Madeleine went missing on May 3rd, 2007, from a hotel room while her parents, Kate and Gerry McCann, ate dinner at a nearby restaurant.

Irish woman

A final case being examined by the German prosecutors involves an Irish woman who in 2004 says Brückner raped her while she was in Portugal, an attack with echoes of the 2005 rape of a 72-year-old American woman for which he is now behind bars.

A prosecutor in Braunschweig told the Frankfurter Allgemeine newspaper on Friday that Brückner’s defence team would be granted access to their files “in the coming days”, with a final decision on how to proceed due before the end of the month.

Last month Brückner, a German citizen who lived in the Algarve between 1995 and 2007, was named by Portuguese and German prosecutors as an official suspect. The move came two years after he was first linked to the case, at which time German prosecutors said they believed Madeleine McCann was dead.

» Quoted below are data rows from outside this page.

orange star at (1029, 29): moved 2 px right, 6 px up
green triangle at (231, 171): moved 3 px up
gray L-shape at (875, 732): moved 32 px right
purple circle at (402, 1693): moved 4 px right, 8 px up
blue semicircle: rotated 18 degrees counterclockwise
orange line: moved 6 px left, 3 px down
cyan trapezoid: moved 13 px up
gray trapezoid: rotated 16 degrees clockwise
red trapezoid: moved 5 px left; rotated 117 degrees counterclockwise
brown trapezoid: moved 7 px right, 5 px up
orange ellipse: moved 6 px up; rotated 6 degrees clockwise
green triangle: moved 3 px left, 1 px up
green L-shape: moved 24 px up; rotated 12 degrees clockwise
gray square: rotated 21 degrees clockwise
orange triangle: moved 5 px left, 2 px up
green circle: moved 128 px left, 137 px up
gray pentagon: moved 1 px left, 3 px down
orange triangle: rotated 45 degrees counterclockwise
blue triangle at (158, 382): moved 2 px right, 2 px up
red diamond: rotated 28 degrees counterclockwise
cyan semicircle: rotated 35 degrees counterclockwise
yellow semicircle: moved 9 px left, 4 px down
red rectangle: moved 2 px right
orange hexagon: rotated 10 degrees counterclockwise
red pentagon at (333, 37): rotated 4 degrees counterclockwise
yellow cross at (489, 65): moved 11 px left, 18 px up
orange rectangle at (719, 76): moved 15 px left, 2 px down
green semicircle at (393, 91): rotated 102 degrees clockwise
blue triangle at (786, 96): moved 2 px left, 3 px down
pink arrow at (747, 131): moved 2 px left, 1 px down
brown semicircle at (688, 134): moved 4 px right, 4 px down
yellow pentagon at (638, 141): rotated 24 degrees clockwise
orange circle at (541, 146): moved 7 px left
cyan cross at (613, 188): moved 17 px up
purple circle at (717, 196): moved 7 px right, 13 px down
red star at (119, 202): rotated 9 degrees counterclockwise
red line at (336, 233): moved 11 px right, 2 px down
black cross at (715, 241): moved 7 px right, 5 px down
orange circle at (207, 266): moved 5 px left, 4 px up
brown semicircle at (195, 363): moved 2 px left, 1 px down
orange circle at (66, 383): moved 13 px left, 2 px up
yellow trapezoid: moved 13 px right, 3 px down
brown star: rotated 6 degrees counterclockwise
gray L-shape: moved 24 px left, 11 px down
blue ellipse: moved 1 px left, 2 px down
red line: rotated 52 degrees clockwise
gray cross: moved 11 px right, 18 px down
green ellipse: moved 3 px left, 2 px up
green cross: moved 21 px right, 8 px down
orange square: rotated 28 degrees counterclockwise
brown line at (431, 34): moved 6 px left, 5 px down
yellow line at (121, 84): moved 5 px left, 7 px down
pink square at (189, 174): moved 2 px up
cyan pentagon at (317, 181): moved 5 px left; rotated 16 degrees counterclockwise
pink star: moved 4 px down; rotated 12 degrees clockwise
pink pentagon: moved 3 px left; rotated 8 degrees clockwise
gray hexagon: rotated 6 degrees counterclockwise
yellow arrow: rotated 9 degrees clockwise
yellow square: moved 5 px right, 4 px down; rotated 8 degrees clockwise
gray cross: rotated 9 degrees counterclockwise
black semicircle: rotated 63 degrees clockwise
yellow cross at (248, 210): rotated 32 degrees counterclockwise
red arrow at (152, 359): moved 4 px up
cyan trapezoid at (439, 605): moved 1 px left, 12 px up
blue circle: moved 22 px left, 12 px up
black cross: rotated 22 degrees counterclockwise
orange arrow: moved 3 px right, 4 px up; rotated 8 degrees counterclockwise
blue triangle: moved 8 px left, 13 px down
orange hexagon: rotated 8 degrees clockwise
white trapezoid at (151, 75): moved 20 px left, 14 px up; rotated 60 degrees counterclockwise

Last month Kate and Gerry McCann said they “welcomed” the news, as it indicated “progress” in the investigation. “Even though the possibility may be slim, we have not given up hope that Madeleine is still alive and we will be reunited with her,” the couple said.

Brückner (45) has denied any involvement in the disappearance and says he was with his then-girlfriend for the entire night in question.

Mr Wolters, the prosecutor, told Portugal’s CMTV that Brückner had “no alibi”. Brückner’s long criminal record includes, as well as rape and indecent exposure, burglary of hotels and holiday homes, as well as fuel and passport theft.